Shepard Alonzo Mount was born in 1804 in the Long Island village of Setauket, one of five children. His younger brother William Sidney Mount would become one of the most acclaimed artists of his age. With Mount’s father’s death in 1814, his mother moved the family to the parental farm in Stony Brook. Shepard began his professional career apprenticed to a carriage maker in New Haven, but in 1827 moved with the firm to New York City, where he was reunited with his two artist brothers. Shortly afterward he left the carriage trade and began classes at the newly founded National Academy of Design.

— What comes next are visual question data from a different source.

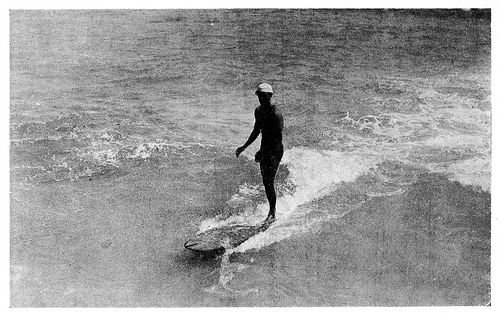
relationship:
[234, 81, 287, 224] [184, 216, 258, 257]
man on surfboard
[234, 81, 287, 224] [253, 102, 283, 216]
man wearing swim gear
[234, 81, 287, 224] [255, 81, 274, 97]
man wearing cap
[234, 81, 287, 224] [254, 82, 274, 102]
man has head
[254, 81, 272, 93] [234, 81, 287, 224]
cap on man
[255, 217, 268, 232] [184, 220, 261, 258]
feet on surfboard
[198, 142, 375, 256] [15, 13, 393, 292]
wave in water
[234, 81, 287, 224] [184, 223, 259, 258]
man in surfboard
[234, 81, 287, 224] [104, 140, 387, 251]
man riding wave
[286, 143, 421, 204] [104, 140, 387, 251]
foam from wave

In 1829, Shepard and William opened a portrait studio in NYC, but the business was not successful, and the brothers moved to Athens, Pennsylvania. Shepard returned to New York in the early 1830’s to study portraiture with Henry Inman. The study proved decisive, and he was elected an Associate to the National Academy in 1833. Although he longed to paint landscapes, he continued painting portraits to support his burgeoning family.
The artist’s life took a tragic turn in the early 1860’s when his beloved daughter died of consumption and one son, who was living in Mississippi, was drafted in the Confederate army, captured, and imprisoned. In 1864, Mount, with the help of artist Frank Bicknell Carpenter and poet William Cullen Bryant, prevailed upon President Lincoln to order his release. In 1868, the artist became ill with cholera and died in Stony Brook. (Source: “Shepard Alonzo Mount” by Deborah J. Johnson)
Shepard Mount’s work can be found in the Delaware Art Museum, the Metropolitan Museum, the Detroit Institute of the Arts, the New York Historical Society, and the White House.